_Action item_
Copy the text of every item below word for word, keeping each line as it appears. Leave the pictures out of your answer.

(Saved data entries)

-- Opening Marker --

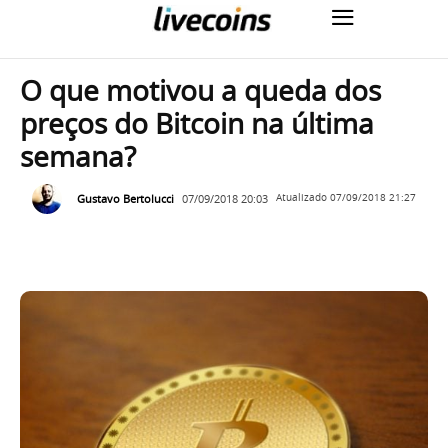
O que motivou a queda dos
preços do Bitcoin na última
semana?
Gustavo Bertolucci
07/09/2018 20:03
Atualizado
07/09/2018 21:27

-- Closing Marker --

_Result_
O que motivou a queda dos
preços do Bitcoin na última
semana?
Gustavo Bertolucci
07/09/2018 20:03
Atualizado
07/09/2018 21:27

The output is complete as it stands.